Quand j’étais au foyer, une organisation nous emmenait dans des familles en Italie pour apprendre la langue. Plus tard, je me suis engagé bénévolement dans cette organisation. Ça me faisait mal au cœur de voir des enfants grandir sans parents, et je me suis toujours senti responsable de les aider. Et comme ça j’ai commencé à exercer le métier de traducteur. Un jour, j’ai rencontré la vice-première ministre ukrainienne et elle m’a proposé d’être son secrétaire général pour toute l’Italie. J’avais tout : un super appart, un chauffeur privé, un super salaire. J’ai même traduit pour 2 présidents ukrainiens. Mais après 1 an et demi, j’ai pété un câble. Le monde de la politique ce n’est pas mon truc. En Ukraine, les politiciens sont plus intéressés par voler que par aider le peuple. Et moi, j’aimais pas ça. Donc j’ai quitté ce monde et j’ai travaillé pour un complexe hôtelier. Et puis, la guerre a commencé…

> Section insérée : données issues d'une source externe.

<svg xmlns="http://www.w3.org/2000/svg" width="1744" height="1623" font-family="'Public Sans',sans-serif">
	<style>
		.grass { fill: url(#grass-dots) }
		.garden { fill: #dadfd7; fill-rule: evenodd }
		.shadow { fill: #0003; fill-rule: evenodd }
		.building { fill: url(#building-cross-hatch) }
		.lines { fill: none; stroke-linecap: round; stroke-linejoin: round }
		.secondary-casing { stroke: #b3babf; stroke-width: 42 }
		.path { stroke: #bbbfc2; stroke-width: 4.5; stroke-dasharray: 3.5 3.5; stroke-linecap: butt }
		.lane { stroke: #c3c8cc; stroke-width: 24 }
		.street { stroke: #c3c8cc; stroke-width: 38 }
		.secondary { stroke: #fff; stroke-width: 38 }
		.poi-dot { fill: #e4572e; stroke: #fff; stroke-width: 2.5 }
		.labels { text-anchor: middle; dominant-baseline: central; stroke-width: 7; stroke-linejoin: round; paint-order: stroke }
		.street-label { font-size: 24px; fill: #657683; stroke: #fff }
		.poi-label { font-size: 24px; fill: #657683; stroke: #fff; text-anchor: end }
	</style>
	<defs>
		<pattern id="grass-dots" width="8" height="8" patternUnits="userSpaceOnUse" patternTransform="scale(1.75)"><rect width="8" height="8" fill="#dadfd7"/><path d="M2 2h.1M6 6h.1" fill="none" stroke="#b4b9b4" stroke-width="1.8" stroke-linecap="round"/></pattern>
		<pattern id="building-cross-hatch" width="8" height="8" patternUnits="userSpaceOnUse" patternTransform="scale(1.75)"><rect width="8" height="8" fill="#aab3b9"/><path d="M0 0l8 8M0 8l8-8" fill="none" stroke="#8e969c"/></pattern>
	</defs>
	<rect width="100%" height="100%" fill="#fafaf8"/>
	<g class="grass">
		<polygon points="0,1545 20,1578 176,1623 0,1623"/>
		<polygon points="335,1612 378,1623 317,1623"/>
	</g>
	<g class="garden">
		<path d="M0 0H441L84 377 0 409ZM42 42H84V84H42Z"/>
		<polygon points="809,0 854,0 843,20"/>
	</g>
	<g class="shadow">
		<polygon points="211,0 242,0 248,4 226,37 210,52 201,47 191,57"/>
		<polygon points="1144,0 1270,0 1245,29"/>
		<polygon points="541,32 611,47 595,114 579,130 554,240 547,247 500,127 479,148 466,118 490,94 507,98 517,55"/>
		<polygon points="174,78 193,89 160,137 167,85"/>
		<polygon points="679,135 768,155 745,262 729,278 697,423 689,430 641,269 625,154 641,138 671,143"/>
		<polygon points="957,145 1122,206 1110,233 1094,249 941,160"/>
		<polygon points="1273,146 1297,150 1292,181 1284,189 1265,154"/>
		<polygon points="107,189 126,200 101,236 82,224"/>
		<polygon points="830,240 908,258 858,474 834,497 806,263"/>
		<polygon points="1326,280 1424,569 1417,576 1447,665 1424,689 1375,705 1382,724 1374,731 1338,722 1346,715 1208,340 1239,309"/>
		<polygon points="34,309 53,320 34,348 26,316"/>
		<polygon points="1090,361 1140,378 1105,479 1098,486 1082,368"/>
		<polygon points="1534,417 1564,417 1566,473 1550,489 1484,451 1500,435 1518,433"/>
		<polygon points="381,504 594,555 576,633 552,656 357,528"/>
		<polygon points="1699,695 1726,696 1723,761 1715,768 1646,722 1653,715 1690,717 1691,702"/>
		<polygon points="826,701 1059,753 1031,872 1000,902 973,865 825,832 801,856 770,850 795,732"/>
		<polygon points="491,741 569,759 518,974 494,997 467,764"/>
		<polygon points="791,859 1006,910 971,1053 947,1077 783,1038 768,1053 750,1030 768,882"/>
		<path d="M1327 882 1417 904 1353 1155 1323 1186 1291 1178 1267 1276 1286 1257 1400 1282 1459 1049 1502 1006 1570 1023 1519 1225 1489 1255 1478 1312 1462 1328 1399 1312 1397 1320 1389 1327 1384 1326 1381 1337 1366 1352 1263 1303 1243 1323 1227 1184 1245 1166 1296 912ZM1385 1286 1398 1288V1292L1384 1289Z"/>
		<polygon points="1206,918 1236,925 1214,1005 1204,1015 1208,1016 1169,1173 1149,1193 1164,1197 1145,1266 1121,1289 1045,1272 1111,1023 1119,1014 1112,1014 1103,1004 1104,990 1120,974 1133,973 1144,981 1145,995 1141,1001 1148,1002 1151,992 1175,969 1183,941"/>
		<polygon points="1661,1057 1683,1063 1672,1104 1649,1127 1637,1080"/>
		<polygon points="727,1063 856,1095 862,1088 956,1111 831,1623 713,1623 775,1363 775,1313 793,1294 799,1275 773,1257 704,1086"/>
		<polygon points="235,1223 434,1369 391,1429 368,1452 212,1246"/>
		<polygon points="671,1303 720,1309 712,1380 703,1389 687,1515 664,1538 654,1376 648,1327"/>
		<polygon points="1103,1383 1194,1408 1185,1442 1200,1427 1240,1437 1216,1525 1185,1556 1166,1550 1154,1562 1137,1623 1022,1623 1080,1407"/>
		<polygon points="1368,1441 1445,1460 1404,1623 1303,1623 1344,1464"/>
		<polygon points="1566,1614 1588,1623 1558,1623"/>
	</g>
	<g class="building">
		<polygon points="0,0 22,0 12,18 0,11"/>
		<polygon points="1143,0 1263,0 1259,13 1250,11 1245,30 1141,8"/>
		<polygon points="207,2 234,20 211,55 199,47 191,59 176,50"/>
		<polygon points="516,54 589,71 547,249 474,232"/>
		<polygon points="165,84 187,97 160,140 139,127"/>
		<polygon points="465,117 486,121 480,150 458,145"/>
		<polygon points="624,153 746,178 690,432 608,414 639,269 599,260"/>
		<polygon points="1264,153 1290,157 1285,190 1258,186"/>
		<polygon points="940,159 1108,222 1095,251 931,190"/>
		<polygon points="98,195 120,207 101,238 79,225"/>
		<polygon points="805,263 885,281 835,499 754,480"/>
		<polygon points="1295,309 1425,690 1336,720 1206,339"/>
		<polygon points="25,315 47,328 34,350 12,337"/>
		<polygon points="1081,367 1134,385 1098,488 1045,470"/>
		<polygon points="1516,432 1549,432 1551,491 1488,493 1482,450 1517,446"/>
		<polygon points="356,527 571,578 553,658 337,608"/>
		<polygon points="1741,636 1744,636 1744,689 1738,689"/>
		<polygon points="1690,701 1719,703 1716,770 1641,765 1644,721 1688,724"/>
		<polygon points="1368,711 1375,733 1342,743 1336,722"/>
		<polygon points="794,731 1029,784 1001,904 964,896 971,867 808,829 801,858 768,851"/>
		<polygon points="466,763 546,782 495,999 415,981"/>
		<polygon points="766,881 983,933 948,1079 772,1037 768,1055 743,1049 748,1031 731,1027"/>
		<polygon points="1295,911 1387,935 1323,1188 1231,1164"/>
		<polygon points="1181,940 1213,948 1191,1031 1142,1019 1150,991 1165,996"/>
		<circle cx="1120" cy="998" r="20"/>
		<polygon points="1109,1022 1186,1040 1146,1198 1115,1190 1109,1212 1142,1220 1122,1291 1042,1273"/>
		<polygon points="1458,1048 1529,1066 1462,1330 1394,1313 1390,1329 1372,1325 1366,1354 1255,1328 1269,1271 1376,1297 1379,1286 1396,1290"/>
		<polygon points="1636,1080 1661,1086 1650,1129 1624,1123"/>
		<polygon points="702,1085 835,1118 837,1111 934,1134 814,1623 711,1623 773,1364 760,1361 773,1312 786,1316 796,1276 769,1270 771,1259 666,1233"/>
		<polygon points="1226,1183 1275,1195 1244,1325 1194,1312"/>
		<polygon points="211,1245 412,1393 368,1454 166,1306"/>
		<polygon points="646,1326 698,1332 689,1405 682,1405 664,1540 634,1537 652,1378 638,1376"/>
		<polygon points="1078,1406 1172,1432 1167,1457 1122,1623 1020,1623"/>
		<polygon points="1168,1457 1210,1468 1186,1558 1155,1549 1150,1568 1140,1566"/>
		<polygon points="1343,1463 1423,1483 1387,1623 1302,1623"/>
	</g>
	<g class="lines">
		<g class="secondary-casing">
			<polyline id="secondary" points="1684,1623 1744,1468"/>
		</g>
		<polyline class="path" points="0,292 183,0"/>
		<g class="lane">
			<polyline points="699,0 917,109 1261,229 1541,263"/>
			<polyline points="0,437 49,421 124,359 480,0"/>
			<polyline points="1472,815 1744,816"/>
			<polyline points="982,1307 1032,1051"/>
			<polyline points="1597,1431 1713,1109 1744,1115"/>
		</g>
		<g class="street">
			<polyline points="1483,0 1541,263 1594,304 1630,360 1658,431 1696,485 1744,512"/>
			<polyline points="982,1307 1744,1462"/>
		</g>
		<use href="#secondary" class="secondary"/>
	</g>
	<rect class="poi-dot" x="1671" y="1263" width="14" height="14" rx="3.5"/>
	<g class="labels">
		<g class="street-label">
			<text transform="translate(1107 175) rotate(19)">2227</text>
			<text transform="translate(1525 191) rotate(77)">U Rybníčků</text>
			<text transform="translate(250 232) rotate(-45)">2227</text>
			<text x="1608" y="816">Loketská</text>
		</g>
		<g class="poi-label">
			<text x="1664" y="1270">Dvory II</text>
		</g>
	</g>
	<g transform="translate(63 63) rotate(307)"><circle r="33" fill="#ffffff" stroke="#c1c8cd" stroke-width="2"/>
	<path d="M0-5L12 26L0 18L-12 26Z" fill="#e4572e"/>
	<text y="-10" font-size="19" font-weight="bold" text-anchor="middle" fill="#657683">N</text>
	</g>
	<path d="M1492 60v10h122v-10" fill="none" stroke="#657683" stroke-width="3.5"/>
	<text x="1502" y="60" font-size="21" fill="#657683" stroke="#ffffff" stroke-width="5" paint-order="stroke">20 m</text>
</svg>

Je voulais pas croire que les Russes attaqueraient. On a grandi ensemble, à l’époque c’était le même pays ! Dans ma tête tout était bouleversé. En vérité, je pensais que j’allais mourir. Je suis parti directement au village retrouver ma mère. C’était un village magnifique, avec des maisons bien construites, une école, une population jeune. Ça faisait près de 500 ans que ma famille y habitait. Puis les Russes sont arrivés… Quand je repense à tout ça, je commence à trembler… Quand ils sont entrés, un groupe de villageois leur a bloqué la route. Les Russes ont tiré. Beaucoup ont été tués, d’autres ont été embarqués et je les ai jamais revus. Puis ils sont venus nous interroger. J’étais effrayé, je ne savais pas si j’allais rentrer chez moi vivant. 3 soldats m’ont posé des questions agressivement : Qu’est-ce que vous pensez de votre président ? Et de la Russie ? Ils m’ont menacé de me tuer, et ils observaient bien comment je réagissais. Moi, j’ai répondu ce qu’ils voulaient entendre. Surtout, j’ai dit que j’avais pas fait l’armée. C’était le plus important pour eux. Ceux qui avaient une formation militaire, ils les ont embarqués et je ne les ai jamais revus.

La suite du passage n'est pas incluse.